Stored records
+ + + +

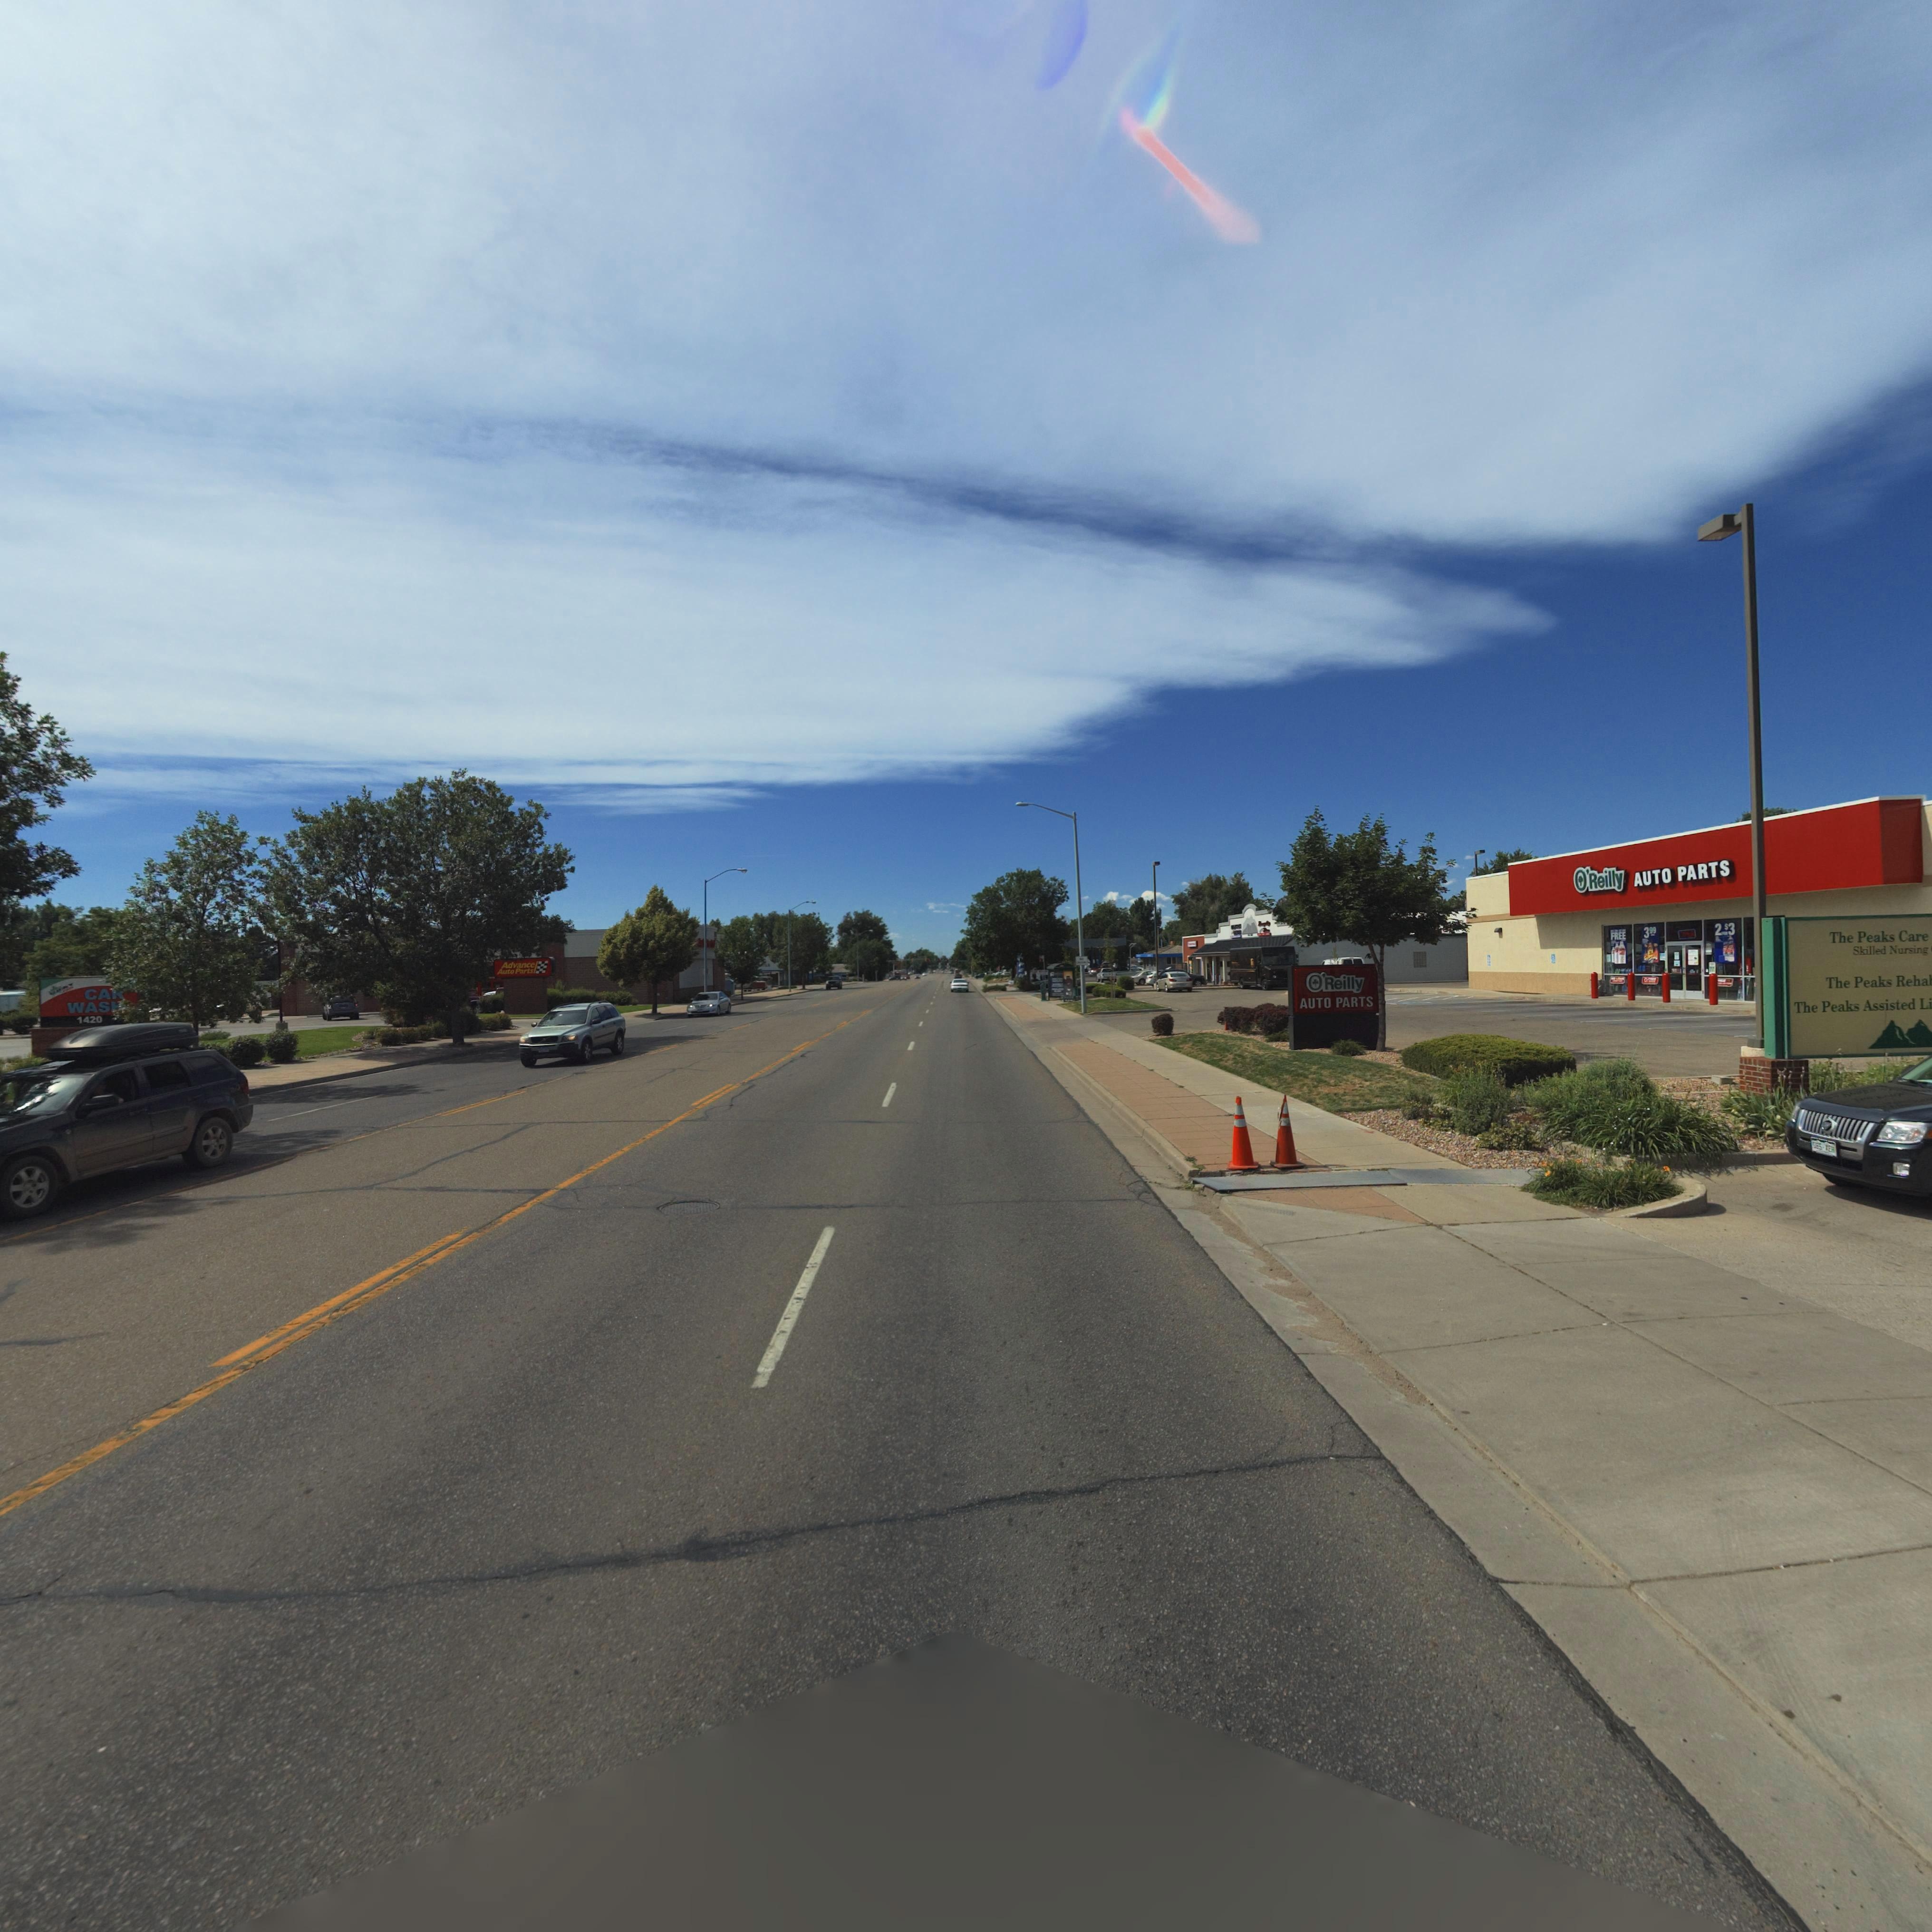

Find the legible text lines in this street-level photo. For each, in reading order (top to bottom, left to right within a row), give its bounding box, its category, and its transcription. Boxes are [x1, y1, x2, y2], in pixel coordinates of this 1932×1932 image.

[1574, 858, 1731, 891] BusinessName: O'Reilly AUTO PARTS
[1827, 929, 1930, 944] BusinessName: The Peaks Care
[496, 968, 534, 975] BusinessName: Auto Parts
[500, 961, 535, 969] BusinessName: Advance
[1307, 972, 1363, 993] BusinessName: O'Reilly
[1299, 995, 1373, 1009] BusinessName: AUTO PARTS
[76, 1015, 103, 1024] StreetNumber: 1420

+ + + +

§ **TASK STATEMENT**: Retype all of the material above word for word, leaving out the pictures.

§ **RESULT OF THE EXERCISE**:
Find the legible text lines in this street-level photo. For each, in reading order (top to bottom, left to right within a row), give its bounding box, its category, and its transcription. Boxes are [x1, y1, x2, y2], in pixel coordinates of this 1932×1932 image.

[1574, 858, 1731, 891] BusinessName: O'Reilly AUTO PARTS
[1827, 929, 1930, 944] BusinessName: The Peaks Care
[496, 968, 534, 975] BusinessName: Auto Parts
[500, 961, 535, 969] BusinessName: Advance
[1307, 972, 1363, 993] BusinessName: O'Reilly
[1299, 995, 1373, 1009] BusinessName: AUTO PARTS
[76, 1015, 103, 1024] StreetNumber: 1420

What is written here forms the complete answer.